Retype every line of the records below, keeping each character and line break unchanged.

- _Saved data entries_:
============================================================
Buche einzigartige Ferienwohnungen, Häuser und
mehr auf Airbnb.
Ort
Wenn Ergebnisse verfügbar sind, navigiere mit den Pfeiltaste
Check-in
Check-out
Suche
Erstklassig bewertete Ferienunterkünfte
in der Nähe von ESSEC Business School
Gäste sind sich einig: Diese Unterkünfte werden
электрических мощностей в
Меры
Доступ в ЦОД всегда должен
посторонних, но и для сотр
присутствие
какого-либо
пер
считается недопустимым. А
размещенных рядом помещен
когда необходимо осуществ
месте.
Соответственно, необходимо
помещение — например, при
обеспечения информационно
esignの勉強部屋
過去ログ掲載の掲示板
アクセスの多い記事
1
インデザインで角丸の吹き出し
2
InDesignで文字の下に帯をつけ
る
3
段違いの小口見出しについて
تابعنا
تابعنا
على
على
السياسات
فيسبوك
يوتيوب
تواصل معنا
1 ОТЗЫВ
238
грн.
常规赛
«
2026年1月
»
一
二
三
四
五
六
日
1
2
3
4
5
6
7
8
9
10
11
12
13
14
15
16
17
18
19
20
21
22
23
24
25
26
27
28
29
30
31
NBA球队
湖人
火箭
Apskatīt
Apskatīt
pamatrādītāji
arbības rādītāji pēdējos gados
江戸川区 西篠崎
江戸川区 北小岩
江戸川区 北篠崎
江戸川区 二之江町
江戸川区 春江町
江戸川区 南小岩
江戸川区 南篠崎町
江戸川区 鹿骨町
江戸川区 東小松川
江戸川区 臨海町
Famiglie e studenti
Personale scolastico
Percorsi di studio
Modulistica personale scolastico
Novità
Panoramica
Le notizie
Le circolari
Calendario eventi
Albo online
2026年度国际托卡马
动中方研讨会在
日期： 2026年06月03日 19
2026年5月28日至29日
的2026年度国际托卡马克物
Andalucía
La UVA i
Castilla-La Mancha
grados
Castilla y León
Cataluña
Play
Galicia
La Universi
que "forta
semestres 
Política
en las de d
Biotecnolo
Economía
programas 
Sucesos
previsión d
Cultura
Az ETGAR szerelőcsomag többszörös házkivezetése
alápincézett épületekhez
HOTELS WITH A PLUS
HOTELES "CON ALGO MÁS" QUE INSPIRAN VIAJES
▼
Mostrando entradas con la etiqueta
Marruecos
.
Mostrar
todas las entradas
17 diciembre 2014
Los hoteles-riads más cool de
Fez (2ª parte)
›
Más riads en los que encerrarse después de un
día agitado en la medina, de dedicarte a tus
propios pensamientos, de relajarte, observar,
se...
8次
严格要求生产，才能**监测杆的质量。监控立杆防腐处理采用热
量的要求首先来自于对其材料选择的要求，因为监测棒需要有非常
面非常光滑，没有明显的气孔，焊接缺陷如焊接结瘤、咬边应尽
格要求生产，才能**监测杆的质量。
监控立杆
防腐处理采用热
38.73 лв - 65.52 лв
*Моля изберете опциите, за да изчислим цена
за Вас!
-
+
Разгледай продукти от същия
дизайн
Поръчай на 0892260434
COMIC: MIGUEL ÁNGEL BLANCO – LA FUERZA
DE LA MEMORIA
============================================================
- _The completed task_:
Buche einzigartige Ferienwohnungen, Häuser und
mehr auf Airbnb.
Ort
Wenn Ergebnisse verfügbar sind, navigiere mit den Pfeiltaste
Check-in
Check-out
Suche
Erstklassig bewertete Ferienunterkünfte
in der Nähe von ESSEC Business School
Gäste sind sich einig: Diese Unterkünfte werden
электрических мощностей в
Меры
Доступ в ЦОД всегда должен
посторонних, но и для сотр
присутствие
какого-либо
пер
считается недопустимым. А
размещенных рядом помещен
когда необходимо осуществ
месте.
Соответственно, необходимо
помещение — например, при
обеспечения информационно
esignの勉強部屋
過去ログ掲載の掲示板
アクセスの多い記事
1
インデザインで角丸の吹き出し
2
InDesignで文字の下に帯をつけ
る
3
段違いの小口見出しについて
تابعنا
تابعنا
على
على
السياسات
فيسبوك
يوتيوب
تواصل معنا
1 ОТЗЫВ
238
грн.
常规赛
«
2026年1月
»
一
二
三
四
五
六
日
1
2
3
4
5
6
7
8
9
10
11
12
13
14
15
16
17
18
19
20
21
22
23
24
25
26
27
28
29
30
31
NBA球队
湖人
火箭
Apskatīt
Apskatīt
pamatrādītāji
arbības rādītāji pēdējos gados
江戸川区 西篠崎
江戸川区 北小岩
江戸川区 北篠崎
江戸川区 二之江町
江戸川区 春江町
江戸川区 南小岩
江戸川区 南篠崎町
江戸川区 鹿骨町
江戸川区 東小松川
江戸川区 臨海町
Famiglie e studenti
Personale scolastico
Percorsi di studio
Modulistica personale scolastico
Novità
Panoramica
Le notizie
Le circolari
Calendario eventi
Albo online
2026年度国际托卡马
动中方研讨会在
日期： 2026年06月03日 19
2026年5月28日至29日
的2026年度国际托卡马克物
Andalucía
La UVA i
Castilla-La Mancha
grados
Castilla y León
Cataluña
Play
Galicia
La Universi
que "forta
semestres 
Política
en las de d
Biotecnolo
Economía
programas 
Sucesos
previsión d
Cultura
Az ETGAR szerelőcsomag többszörös házkivezetése
alápincézett épületekhez
HOTELS WITH A PLUS
HOTELES "CON ALGO MÁS" QUE INSPIRAN VIAJES
▼
Mostrando entradas con la etiqueta
Marruecos
.
Mostrar
todas las entradas
17 diciembre 2014
Los hoteles-riads más cool de
Fez (2ª parte)
›
Más riads en los que encerrarse después de un
día agitado en la medina, de dedicarte a tus
propios pensamientos, de relajarte, observar,
se...
8次
严格要求生产，才能**监测杆的质量。监控立杆防腐处理采用热
量的要求首先来自于对其材料选择的要求，因为监测棒需要有非常
面非常光滑，没有明显的气孔，焊接缺陷如焊接结瘤、咬边应尽
格要求生产，才能**监测杆的质量。
监控立杆
防腐处理采用热
38.73 лв - 65.52 лв
*Моля изберете опциите, за да изчислим цена
за Вас!
-
+
Разгледай продукти от същия
дизайн
Поръчай на 0892260434
COMIC: MIGUEL ÁNGEL BLANCO – LA FUERZA
DE LA MEMORIA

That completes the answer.